J. Russell George, the Treasury Department’s inspector general for tax administration and author of the May 14 TIGTA report on Tea Party targeting by the IRS, sent a letter dated Wednesday to Congressman Sandy Levin (D-MI) in which he stated, “Our audit did not find evidence that the IRS used the ‘progressives’ identifier as selection criteria for potential political cases between May 2010 and May 2012.”
According to George, “In total, 30 percent of the organizations we identified with the words ‘progress’ or ‘progressive’ in their names were processed as potential political cases. In comparison, our audit found that 100 percent of the tax-exempt applications with ‘Tea Party,’ ‘Patriots,’ or ‘9/12’ in their names were processed as potential political cases during the timeframe of our audit.”
George concluded, “While we have multiple sources of information corroborating the use of Tea Party and other related criteria we described in our report, including employee interviews, emails and other documents, we found no indication in any of these other materials that ‘progressives’ was a term used to refer cases for scrutiny for political campaign intervention.”

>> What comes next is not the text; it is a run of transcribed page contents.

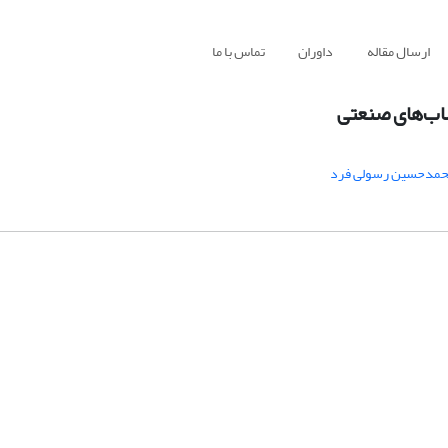
ارسال مقاله
داوران
تماس با ما
ساب‌های صنعتی
حمدحسین رسولی فرد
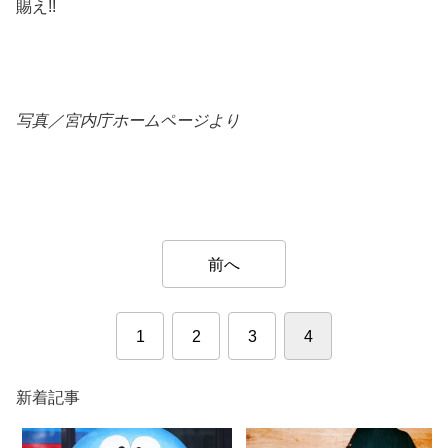
賜え!!
写真／宮内庁ホームページより
前へ
1
2
3
4
新着記事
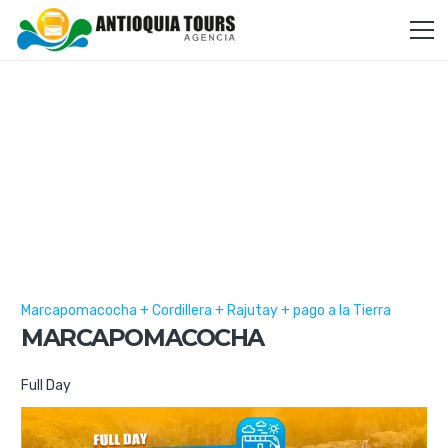
Marcapomacocha + Cordillera + Rajutay + pago a la Tierra
MARCAPOMACOCHA
Full Day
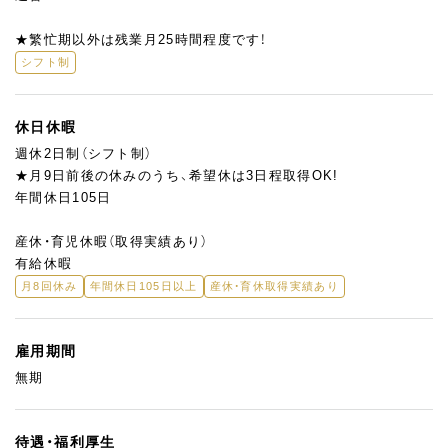
★繁忙期以外は残業月25時間程度です！
シフト制
休日休暇
週休2日制（シフト制）
★月9日前後の休みのうち、希望休は3日程取得OK!
年間休日105日
産休・育児休暇（取得実績あり）
有給休暇
月8回休み
年間休日105日以上
産休・育休取得実績あり
雇用期間
無期
待遇・福利厚生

George’s letter was in response to a written request made by Congressman Levin on Tuesday. Levin asked that George “explain why he released an audit report on May 14 that omits vital information regarding the processing of tax-exemption applications by the IRS and why he subsequently failed to disclose this information in congressional hearings. “
Specifically, Levin asked, “Why did your report not identify that liberal organizations were also included among the 298 applications you reviewed?”
“TIGTA did not make any characterizations of any organizations in its audit report as conservative or liberal and believes it would be inappropriate for a nonpartisan Inspector General to make such judgments,” George responded. “Instead, our audit focused on the testing of 296 of the 298 potential political cases (two case files were incomplete) to determine if they were selected using the actual criteria that should have been used by the IRS from the beginning to screen potential political cases.”
George found that during the two year period he studied between May 2010 and May 2012, 20 groups with the ‘progressives’ identifier filed for tax exempt status with the IRS. Of these 20, only six were flagged for inclusion in the group of 296 applications identified as potential political cases.
Of these six, the IRS moved none from the “potential” category to be processed as political cases. Processing an application as a political case means that the IRS believes there is evidence the group was engaged predominantly in political campaign activity and therefore not eligible for 501 c 3 tax exempt status.
In contrast, 96 groups with the identifiers “Tea Party,” “patriots,” and “9/12” applied for tax exempt status during the same time period. All 96 were flagged as potential political cases. The TIGTA report did not provide exact details of the number of these 96 cases that were processed as political cases. However, they comprised about one-third of the 296 applications classified as potential political cases. Of these 296, 69% were processed by the IRS as political cases.
Democrats have attempted to undermine George’s report by claiming he failed to address purported IRS targeting of progressive groups, but George’s letter makes it clear that no such targeting comparable to what conservative groups were subjected to took place.